┏━━

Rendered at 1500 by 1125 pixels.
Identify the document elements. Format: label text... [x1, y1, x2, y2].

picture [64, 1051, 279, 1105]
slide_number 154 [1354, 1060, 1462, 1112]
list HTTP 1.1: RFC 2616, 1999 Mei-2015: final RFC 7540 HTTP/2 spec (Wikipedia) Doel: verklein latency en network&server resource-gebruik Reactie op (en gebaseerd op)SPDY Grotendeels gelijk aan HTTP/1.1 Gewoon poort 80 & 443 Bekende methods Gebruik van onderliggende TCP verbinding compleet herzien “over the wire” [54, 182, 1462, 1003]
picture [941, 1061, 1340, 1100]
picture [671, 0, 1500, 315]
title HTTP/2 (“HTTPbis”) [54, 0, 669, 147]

┗━━

■ **Exercise**: Copy the data above in full, character for character.

■ **Exercise response**:
Rendered at 1500 by 1125 pixels.
Identify the document elements. Format: label text... [x1, y1, x2, y2].

picture [64, 1051, 279, 1105]
slide_number 154 [1354, 1060, 1462, 1112]
list HTTP 1.1: RFC 2616, 1999 Mei-2015: final RFC 7540 HTTP/2 spec (Wikipedia) Doel: verklein latency en network&server resource-gebruik Reactie op (en gebaseerd op)SPDY Grotendeels gelijk aan HTTP/1.1 Gewoon poort 80 & 443 Bekende methods Gebruik van onderliggende TCP verbinding compleet herzien “over the wire” [54, 182, 1462, 1003]
picture [941, 1061, 1340, 1100]
picture [671, 0, 1500, 315]
title HTTP/2 (“HTTPbis”) [54, 0, 669, 147]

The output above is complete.